Text von Thomas Roost, Fotos zvg/NHL
Die Edmonton Oilers sind etwas überraschend in der ersten Runde der NHL-Playoffs an den Anaheim Ducks gescheitert. Wird Connor McDavid den Titel mit den Oilers nie gewinnen können? Befinden sich die Oilers auf dem absteigenden Ast?
Zuerst eine Ehrerbietung an die Anaheim Ducks. Sie haben sehr gut gespielt und Spieler wie Jackson LaCombe, Troy Terry, Leo Carlsson und Cutter Gauthier haben in dieser ersten Playoffrunde grossartige Leistungen abgeliefert. Der Verteidiger Jackson LaCombe hat auch dank seinen hervorragenden läuferischen Fähigkeiten Connor McDavid im Direktduell weitgehend aus dem Spiel genommen. Die Anaheim Ducks haben die Serie verdient gewonnen, sich waren schlicht und einfach besser als die Oilers.
Erstaunlich gelassen haben die Protagonisten der Oilers das frühe Out kommentiert und analysiert. Vermutlich haben sie gespürt, dass in diesem Jahr nicht allzuviel zu holen sein wird in den Playoffs. Bereits die Regular Season war geprägt von sehr schwankenden Leistungen. Vor allem die Defensivorganisation und auch das Goaltending waren ungenügend. Die Oilers sind seit Jahren auf der Suche nach mindestens durchschnittlichem Goaltending, aber auch in dieser Saison haben die Trades für Connor Ingram und Tristan Jarry nicht wirklich gefruchtet. Hinzu kamen offensichtliche Verletzungen der Leistungsträger. Connor McDavid konnte aufgrund einer vermuteten Knöchelverletzung maximal 50% seines üblichen Rendements abrufen. Leon Draisaitl kam von einer längeren Verletzungspause zurück, auch er war alles andere als 100% fit. Auch Zach Hyman und Jason Dickinson waren angeschlagen und sind teilweise sogar ausgefallen.
Trotzdem, die Oilers müssen sich auch an der eigenen Nase nehmen.
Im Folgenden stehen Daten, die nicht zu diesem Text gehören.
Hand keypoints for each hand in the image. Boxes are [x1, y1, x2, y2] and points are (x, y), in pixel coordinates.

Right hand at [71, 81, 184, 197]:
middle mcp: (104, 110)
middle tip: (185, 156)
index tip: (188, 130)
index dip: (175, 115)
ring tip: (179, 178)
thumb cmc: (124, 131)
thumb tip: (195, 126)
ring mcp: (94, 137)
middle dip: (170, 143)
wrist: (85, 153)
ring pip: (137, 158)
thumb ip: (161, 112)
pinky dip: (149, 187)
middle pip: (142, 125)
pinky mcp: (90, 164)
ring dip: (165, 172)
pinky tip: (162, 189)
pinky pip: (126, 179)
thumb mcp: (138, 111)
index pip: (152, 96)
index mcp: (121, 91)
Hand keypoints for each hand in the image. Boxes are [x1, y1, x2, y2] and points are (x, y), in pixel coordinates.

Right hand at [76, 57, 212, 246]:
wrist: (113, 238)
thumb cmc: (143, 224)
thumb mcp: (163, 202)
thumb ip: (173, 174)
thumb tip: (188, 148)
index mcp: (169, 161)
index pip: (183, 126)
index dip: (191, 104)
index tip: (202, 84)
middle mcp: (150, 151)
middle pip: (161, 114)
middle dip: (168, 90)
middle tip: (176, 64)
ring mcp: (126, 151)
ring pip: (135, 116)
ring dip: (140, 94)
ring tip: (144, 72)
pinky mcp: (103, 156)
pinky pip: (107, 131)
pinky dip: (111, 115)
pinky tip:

Das Defensivverhalten war bereits in der Regular Season zu oft völlig ungenügend und dieses Manko hat sich auch in der Playoffserie gegen die Ducks fortgesetzt. Scoring von den «Hinterbänklern»? Grossmehrheitlich Fehlanzeige. Geht der «Produktezyklus» der «topheavy» Oilers langsam aber sicher zu Ende? McDavid hat im letzten Sommer «nur» einen Zweijahresvertrag unterschrieben und dies bedeutet, dass in der nächsten Saison vorläufig ein letzter Versuch unternommen werden wird, den Cup zu gewinnen.
Ich denke nicht, dass die Oilers bereits am Ende ihres Lateins sind. Zwei Finalteilnahmen hintereinander mit knappen Serie-Resultaten 2-4 und 3-4 sprechen für sich, die Oilers haben sehr vieles richtig gemacht und falls es ihnen gelingt, die Topshots gesund zu halten, dann werden die Oilers auch in der nächsten Saison noch einmal zu beachten sein.
Eine weitere Voraussetzung ist aber, dass betreffend Secondary Scoring, Defensive und Goaltending mutige, aggressive Entscheide getroffen werden. Die diesbezüglichen Spekulationen haben bereits Hochkonjunktur. McDavid selbst stellt in Abrede, dass er getradet werden will. Er gibt den Oilers eine letzte Chance und wird zusammen mit dem GM ein gewichtiges Wort mitreden, wenn es um Kaderveränderungen geht. McDavid ist ein intelligenter Typ, der weit über den Tellerrand seines eigenen Spiels hinaus die Lage analysiert und dem GM wertvolle Inputs geben wird. Noch sind die Oilers nicht am Ende ihres Lateins, aber die Uhr tickt.